EDIT: Sorry re-reading... What are you actually trying to accomplish with the routing... Do you already have synthetic source enabled? Are you trying to just squeeze out more disk space? If you don't get it right and thoroughly test you can introduce negative consequences.
Thanks for the detailed response. We’re on enterprise and are using synthetic source. Although only a couple of days have passed so maybe some more time needs to pass for the savings to be more noticeable.
We are trying to squeeze out more disk space as a lot of our installations are being expanded, but we’re limited on storage.
Yeah, we don’t wanna cause shard hotspots, and we do realise we need to test everything, but there are no references or guidelines to do so - hence the post here.
We’ll definitely play around ourselves and see if, and how much datasets change based on the routing fields with and without optimised routing.
For reference, our clusters have x2 nodes for each data tier, with a replica. Not sure if that sort of info is important for optimised routing.
One thing we've noticed is that on datasets that have the event.original field stored the savings are about 20%. While on those which do not the saving are between 60 and 80 percent. Does this make sense? if we're on to something, the docs should be updated to reflect this.
Not sure which docs you are referring to you. But If you keep the event original logsDB or not, it's going to be a much larger storage footprint. It's basically a copy of the whole original event.
Typically people leave that in for two reasons initially while they're debugging or for some compliance reason that they need to keep the original event.
If you don't need to for most integrations, there's a simple flag to drop it. If not, you can simply drop it in in an @custom pipeline at the end
We went a bit off topic, the thread was originally meant to get a bit more info on advanced logsdb routing, as the docs are a bit scarce with the required information. Is there any additional information we can get about how it works, what is the optimal cardinality, what would create segments hotspots, etc.

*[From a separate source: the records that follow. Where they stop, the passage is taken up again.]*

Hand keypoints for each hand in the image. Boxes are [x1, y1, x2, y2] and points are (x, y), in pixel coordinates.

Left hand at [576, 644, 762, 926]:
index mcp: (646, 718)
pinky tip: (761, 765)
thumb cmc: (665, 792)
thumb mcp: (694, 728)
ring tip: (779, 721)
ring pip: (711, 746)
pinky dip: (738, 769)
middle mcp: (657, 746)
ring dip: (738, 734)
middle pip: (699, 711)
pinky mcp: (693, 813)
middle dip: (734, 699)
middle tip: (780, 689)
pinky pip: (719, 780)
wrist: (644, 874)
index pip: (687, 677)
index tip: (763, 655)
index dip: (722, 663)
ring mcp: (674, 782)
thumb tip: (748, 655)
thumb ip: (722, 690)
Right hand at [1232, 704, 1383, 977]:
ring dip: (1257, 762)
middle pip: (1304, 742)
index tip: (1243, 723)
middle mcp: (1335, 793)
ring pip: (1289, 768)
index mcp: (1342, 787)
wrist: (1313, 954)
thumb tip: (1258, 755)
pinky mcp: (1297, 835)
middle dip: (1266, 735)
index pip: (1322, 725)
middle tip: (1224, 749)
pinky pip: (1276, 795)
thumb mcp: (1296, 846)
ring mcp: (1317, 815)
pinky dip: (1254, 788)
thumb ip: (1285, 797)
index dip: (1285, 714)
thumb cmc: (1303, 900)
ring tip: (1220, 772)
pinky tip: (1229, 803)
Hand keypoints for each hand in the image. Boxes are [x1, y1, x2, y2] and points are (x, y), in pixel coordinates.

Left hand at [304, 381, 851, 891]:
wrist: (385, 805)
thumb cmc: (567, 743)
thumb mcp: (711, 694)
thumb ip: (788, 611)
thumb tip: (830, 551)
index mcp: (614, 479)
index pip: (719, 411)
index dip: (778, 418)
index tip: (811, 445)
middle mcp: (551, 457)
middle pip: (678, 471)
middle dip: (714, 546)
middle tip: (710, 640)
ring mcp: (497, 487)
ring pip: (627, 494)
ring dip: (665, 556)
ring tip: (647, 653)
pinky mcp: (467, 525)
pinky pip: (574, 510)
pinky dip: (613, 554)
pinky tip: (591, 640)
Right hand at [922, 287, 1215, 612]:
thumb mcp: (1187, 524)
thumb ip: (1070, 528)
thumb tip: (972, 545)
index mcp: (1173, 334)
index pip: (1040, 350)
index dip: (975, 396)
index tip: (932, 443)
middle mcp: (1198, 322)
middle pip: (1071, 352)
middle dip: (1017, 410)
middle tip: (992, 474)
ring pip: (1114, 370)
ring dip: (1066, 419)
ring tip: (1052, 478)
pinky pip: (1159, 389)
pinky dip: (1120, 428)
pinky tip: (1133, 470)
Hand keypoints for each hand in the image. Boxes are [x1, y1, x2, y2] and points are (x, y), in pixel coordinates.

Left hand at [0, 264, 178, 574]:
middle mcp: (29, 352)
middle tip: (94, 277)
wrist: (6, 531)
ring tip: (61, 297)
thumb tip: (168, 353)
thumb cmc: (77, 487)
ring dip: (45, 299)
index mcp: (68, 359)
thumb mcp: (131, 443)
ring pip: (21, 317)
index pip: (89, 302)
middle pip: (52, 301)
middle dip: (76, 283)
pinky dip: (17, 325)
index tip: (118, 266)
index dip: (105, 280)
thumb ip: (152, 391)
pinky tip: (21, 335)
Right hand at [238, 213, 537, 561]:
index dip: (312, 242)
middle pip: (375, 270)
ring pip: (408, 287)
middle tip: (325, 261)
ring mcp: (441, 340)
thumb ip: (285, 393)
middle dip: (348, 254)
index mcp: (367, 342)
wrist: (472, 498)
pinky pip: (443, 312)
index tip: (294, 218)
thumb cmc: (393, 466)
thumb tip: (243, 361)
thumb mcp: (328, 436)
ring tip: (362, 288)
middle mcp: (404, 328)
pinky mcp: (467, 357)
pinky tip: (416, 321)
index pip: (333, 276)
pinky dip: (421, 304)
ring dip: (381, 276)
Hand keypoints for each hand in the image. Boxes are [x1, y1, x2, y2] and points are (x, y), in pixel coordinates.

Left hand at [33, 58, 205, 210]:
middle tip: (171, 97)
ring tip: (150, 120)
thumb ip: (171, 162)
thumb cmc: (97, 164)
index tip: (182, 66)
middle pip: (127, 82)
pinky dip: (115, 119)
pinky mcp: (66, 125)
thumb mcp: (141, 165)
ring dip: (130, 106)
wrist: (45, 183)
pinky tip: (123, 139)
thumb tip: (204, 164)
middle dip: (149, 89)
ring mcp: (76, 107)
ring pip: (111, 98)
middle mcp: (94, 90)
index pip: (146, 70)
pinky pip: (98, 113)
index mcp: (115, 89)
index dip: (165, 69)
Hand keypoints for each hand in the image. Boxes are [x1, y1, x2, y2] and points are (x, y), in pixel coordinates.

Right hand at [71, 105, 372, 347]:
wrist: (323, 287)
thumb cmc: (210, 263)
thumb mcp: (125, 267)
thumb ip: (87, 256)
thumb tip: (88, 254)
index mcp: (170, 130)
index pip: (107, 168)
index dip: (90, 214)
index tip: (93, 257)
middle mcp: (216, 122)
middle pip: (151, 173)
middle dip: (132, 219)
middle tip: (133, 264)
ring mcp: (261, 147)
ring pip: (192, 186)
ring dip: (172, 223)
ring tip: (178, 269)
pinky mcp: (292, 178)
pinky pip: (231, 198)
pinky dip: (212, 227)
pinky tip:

I do not have exact guidance on cardinality... in the end, you want whatever routing you need to be pretty evenly distributed. You have 2 nodes, which usually means a low number of shards... which means if you mess up the sorting you may have unbalanced shards.
I would ask what is the most common search partition is which might be a good approach.
host.name? service,name?
Cardinality not 1 not 1M
Also note :
If you apply custom sort settings, the @timestamp field is injected into the mappings but is not automatically added to the list of sort fields. For best results, include it manually as the last sort field, with desc ordering.